Approximately ten million bricks were used in the construction of the Legislative Building (Manitoba Royal Commission, 1915). They were used for construction of load bearing walls (piers) on all levels and usually were faced with dimension stone or plaster. Unadorned piers can be observed in service corridors and some storage rooms in the basement, and in service areas above the second floor. Brick piers also were constructed on higher levels to support the dome of the Legislative Building. Two types of brick were used, one buff coloured and the other red. They were manufactured from local materials by two Manitoba brick plants between 1913 and 1916.

Most of the bricks are buff coloured and came from the Stephens Brick Company in Portage la Prairie, Manitoba (AM, GR 1609 G8014, File2).The source for the Stephens bricks was postglacial alluvial clay, yellow-grey in colour, that filled abandoned channels of the Assiniboine River near Portage la Prairie, Manitoba.
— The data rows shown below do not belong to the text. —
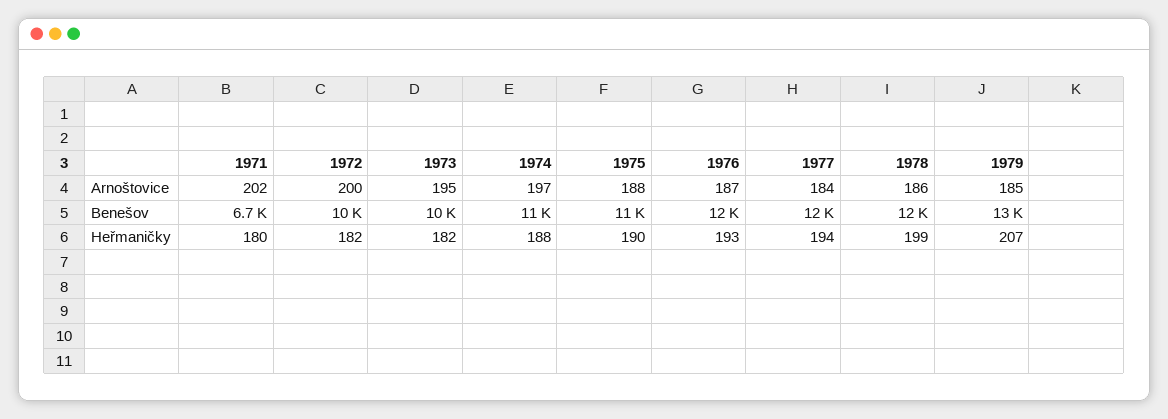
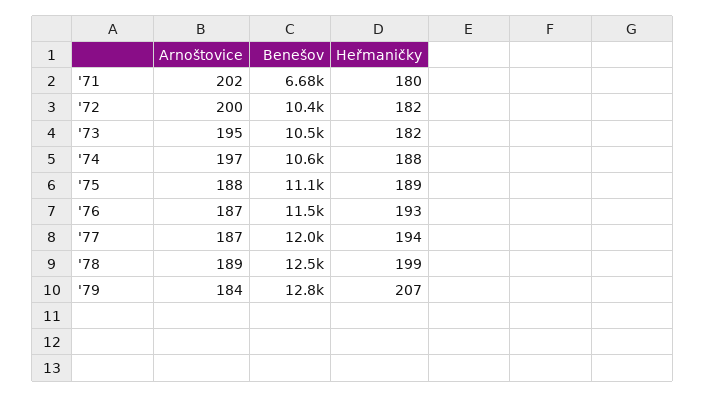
  {
    "1971": {
      "Arnoštovice": 202,
      "Benešov": 6680,
      "Heřmaničky": 180
    },
    "1972": {
      "Arnoštovice": 200,
      "Benešov": 10400,
      "Heřmaničky": 182
    },
    "1973": {
      "Arnoštovice": 195,
      "Benešov": 10500,
      "Heřmaničky": 182
    },
    "1974": {
      "Arnoštovice": 197,
      "Benešov": 10600,
      "Heřmaničky": 188
    },
    "1975": {
      "Arnoštovice": 188,
      "Benešov": 11100,
-     "Heřmaničky": 190
+     "Heřmaničky": 189
    },
    "1976": {
      "Arnoštovice": 187,
      "Benešov": 11500,
      "Heřmaničky": 193
    },
    "1977": {
-     "Arnoštovice": 184,
+     "Arnoštovice": 187,
      "Benešov": 12000,
      "Heřmaničky": 194
    },
    "1978": {
-     "Arnoštovice": 186,
+     "Arnoštovice": 189,
      "Benešov": 12500,
      "Heřmaničky": 199
    },
    "1979": {
-     "Arnoštovice": 185,
+     "Arnoštovice": 184,
      "Benešov": 12800,
      "Heřmaničky": 207
    }
  }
The clay in the channels is 1.5 to 2.7 m thick and is overlain by approximately 0.5 m of soil (Bannatyne, 1970). The Stephens bricks were molded by the soft-mud press process, then dried for eight to ten days, after which they were fired to a buff or pale brown.

The red bricks came from a plant operated by the Leary-Alsip Brick Company in Roseisle, Manitoba. Archival material supporting this source was less definite; consequently X-ray analysis was conducted to confirm Leary-Alsip as the manufacturer. Leary-Alsip bricks contain quartz, microcline and muscovite in contrast with the Stephen bricks, which contain diopside and quartz. The source of the Leary-Alsip bricks was the Cretaceous Morden Shale (McNeil and Caldwell, 1981) that is dark and carbonaceous. The Morden Shale was quarried along the Pembina Hills part of the Manitoba Escarpment, from the banks of Roseisle Creek. After crushing and sieving the shale was formed into bricks by a dry press process. The bricks were fired to their typical red colour in a down-draft beehive kiln (Bannatyne, 1970). These bricks were admired by the architect, Frank W. Simon, for their superior strength. (AM, GR 1609 G8014, File 2). The Leary kiln stands today.

Chemical analyses and temperature gradient tests relevant to the manufacturing of both types of brick are given by Bannatyne (1970).